## Task goal
Keep the pictures out of your copy. Transcribe the records below exactly.

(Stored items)
((

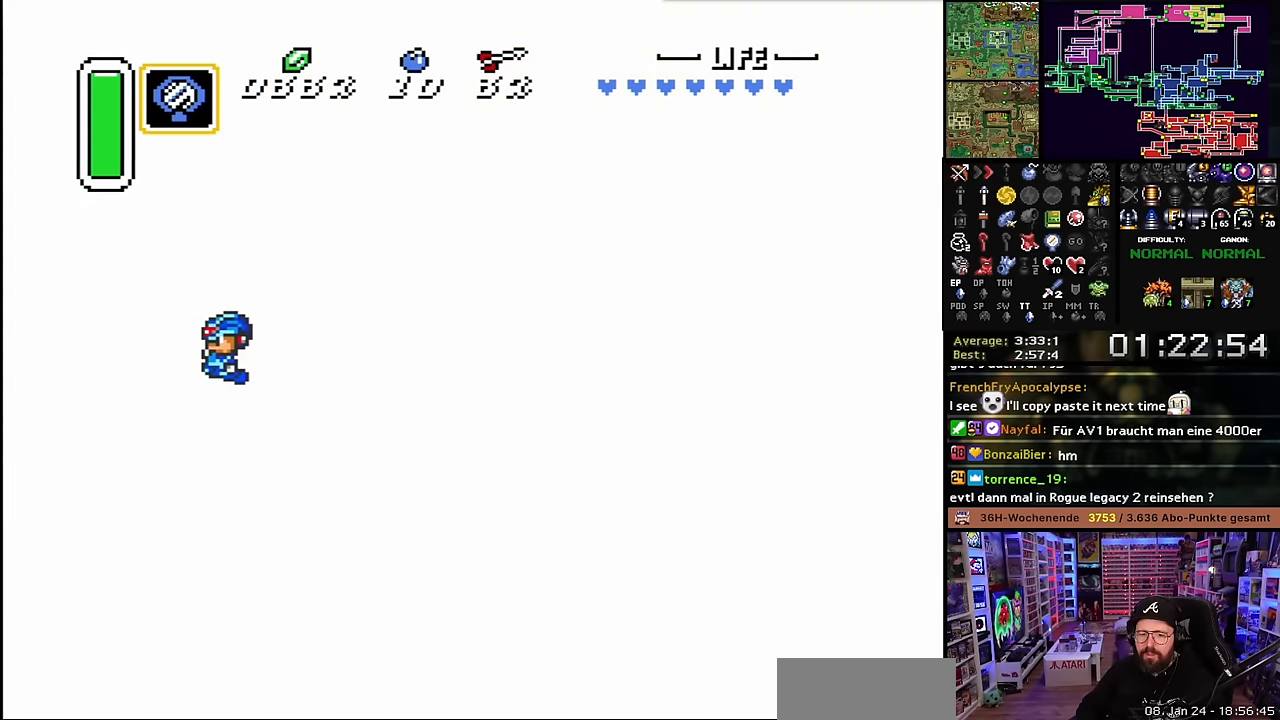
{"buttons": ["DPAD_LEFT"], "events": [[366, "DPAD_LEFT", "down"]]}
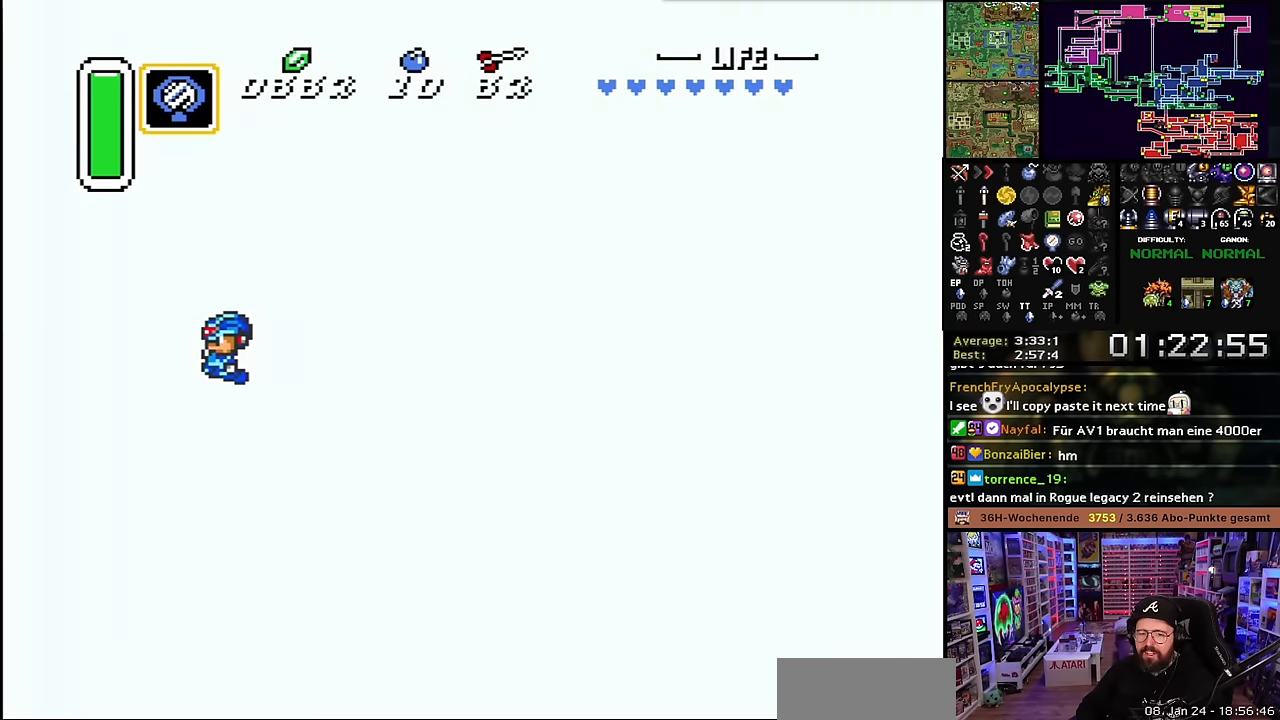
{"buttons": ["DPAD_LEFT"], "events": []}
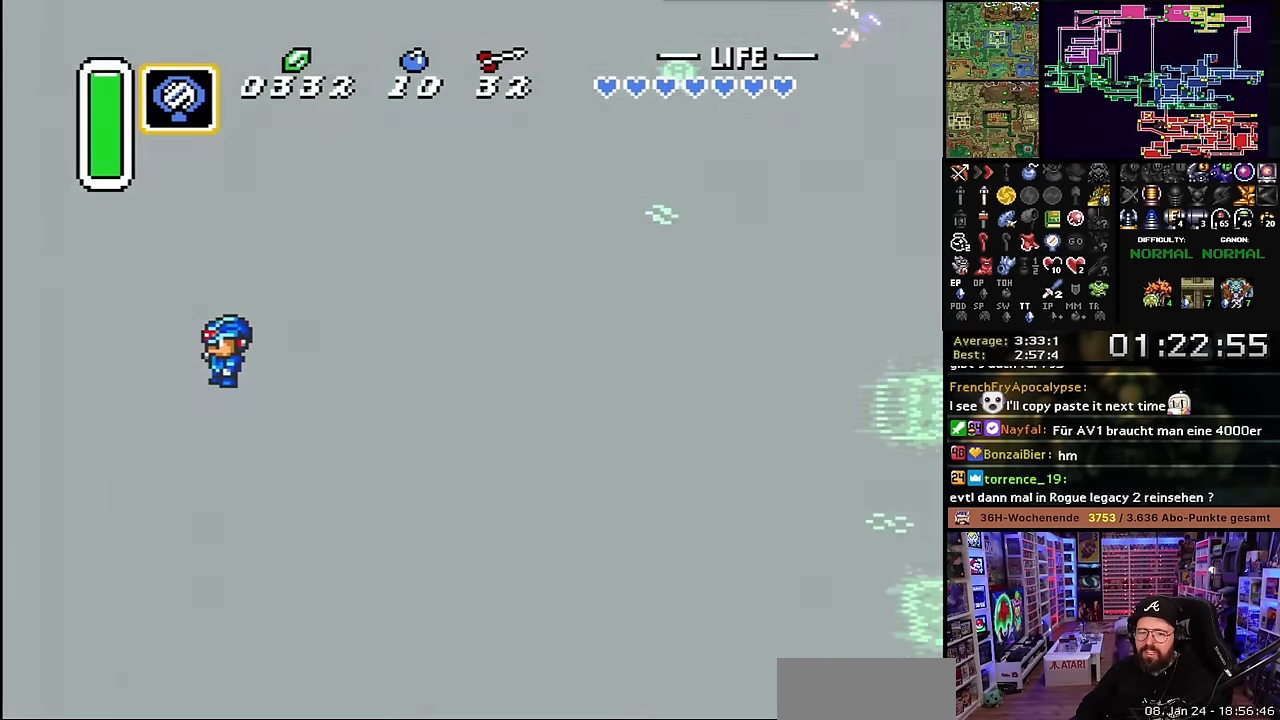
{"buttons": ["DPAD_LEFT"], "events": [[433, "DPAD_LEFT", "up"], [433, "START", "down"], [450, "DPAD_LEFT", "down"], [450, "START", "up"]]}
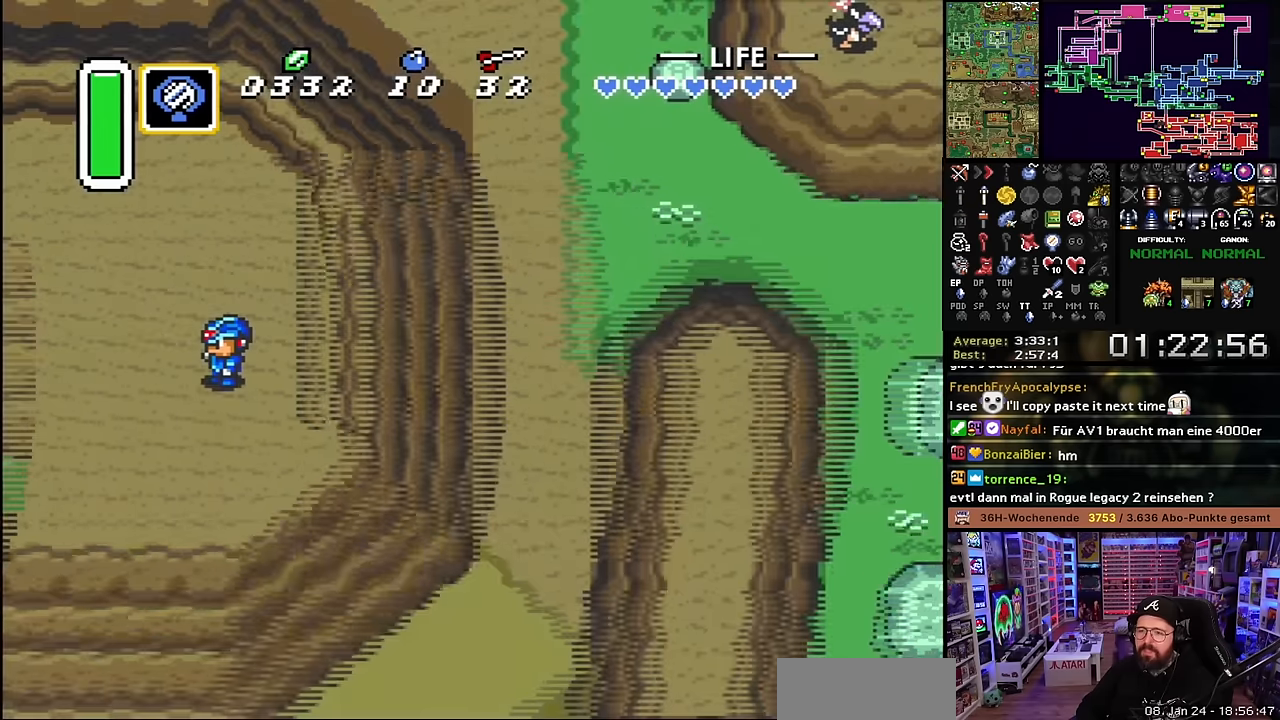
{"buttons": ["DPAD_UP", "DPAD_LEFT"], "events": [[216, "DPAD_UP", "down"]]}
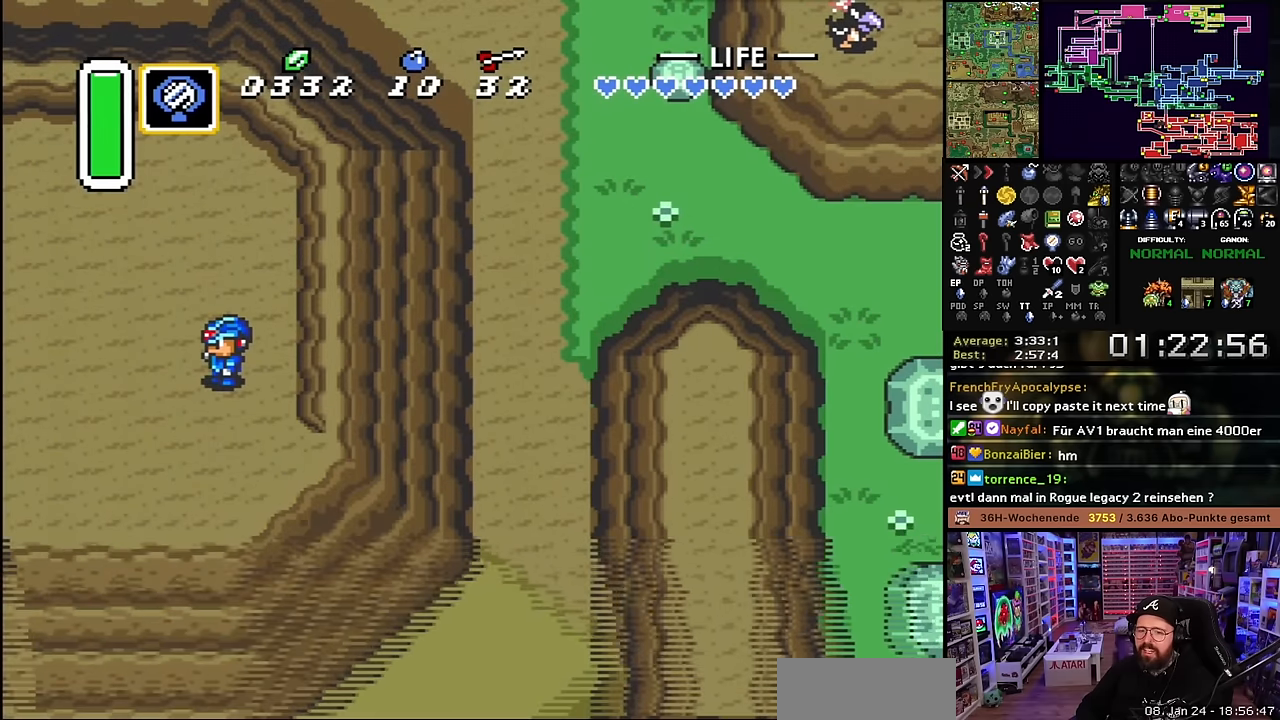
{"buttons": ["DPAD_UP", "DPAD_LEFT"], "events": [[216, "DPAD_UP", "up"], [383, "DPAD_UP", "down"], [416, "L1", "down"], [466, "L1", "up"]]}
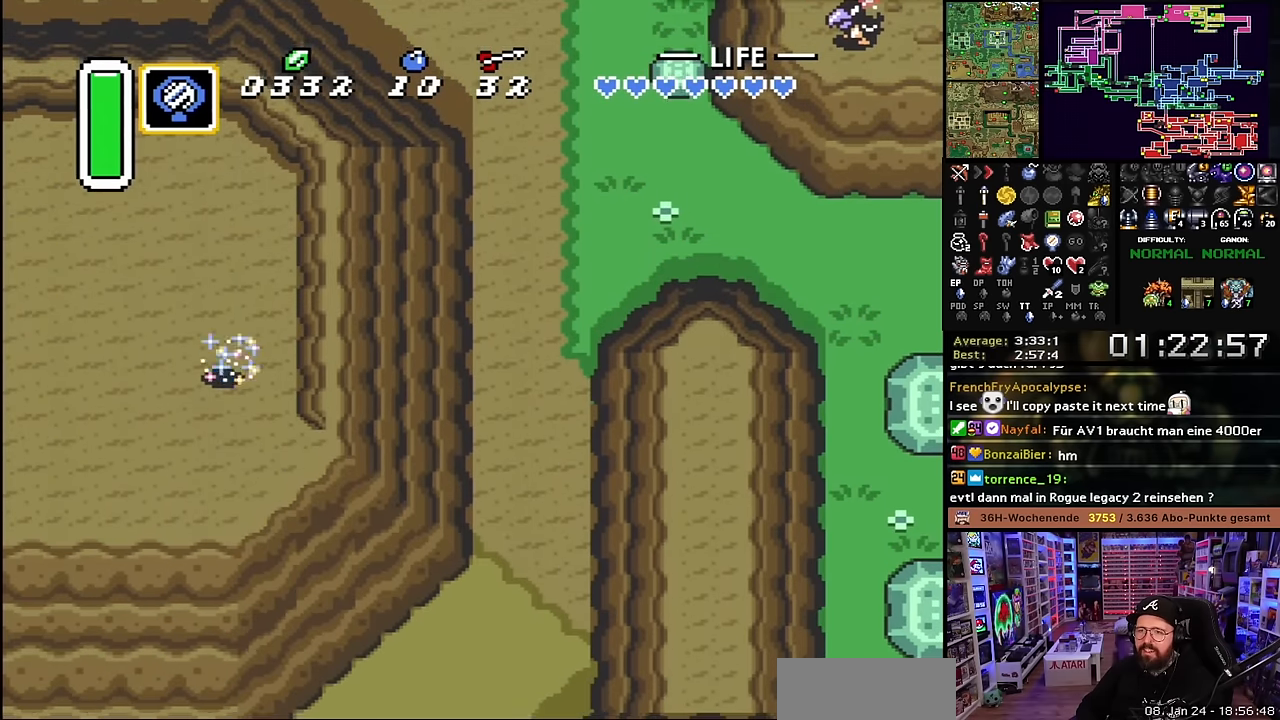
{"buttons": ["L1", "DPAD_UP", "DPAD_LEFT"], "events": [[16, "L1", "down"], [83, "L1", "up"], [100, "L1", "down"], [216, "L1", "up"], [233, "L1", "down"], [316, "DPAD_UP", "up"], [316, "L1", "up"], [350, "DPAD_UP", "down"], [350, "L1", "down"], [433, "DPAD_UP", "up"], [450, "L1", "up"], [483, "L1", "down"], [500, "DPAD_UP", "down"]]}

))

## Answer to the exercise
{"buttons": ["DPAD_LEFT"], "events": [[366, "DPAD_LEFT", "down"]]}
{"buttons": ["DPAD_LEFT"], "events": []}
{"buttons": ["DPAD_LEFT"], "events": [[433, "DPAD_LEFT", "up"], [433, "START", "down"], [450, "DPAD_LEFT", "down"], [450, "START", "up"]]}
{"buttons": ["DPAD_UP", "DPAD_LEFT"], "events": [[216, "DPAD_UP", "down"]]}
{"buttons": ["DPAD_UP", "DPAD_LEFT"], "events": [[216, "DPAD_UP", "up"], [383, "DPAD_UP", "down"], [416, "L1", "down"], [466, "L1", "up"]]}
{"buttons": ["L1", "DPAD_UP", "DPAD_LEFT"], "events": [[16, "L1", "down"], [83, "L1", "up"], [100, "L1", "down"], [216, "L1", "up"], [233, "L1", "down"], [316, "DPAD_UP", "up"], [316, "L1", "up"], [350, "DPAD_UP", "down"], [350, "L1", "down"], [433, "DPAD_UP", "up"], [450, "L1", "up"], [483, "L1", "down"], [500, "DPAD_UP", "down"]]}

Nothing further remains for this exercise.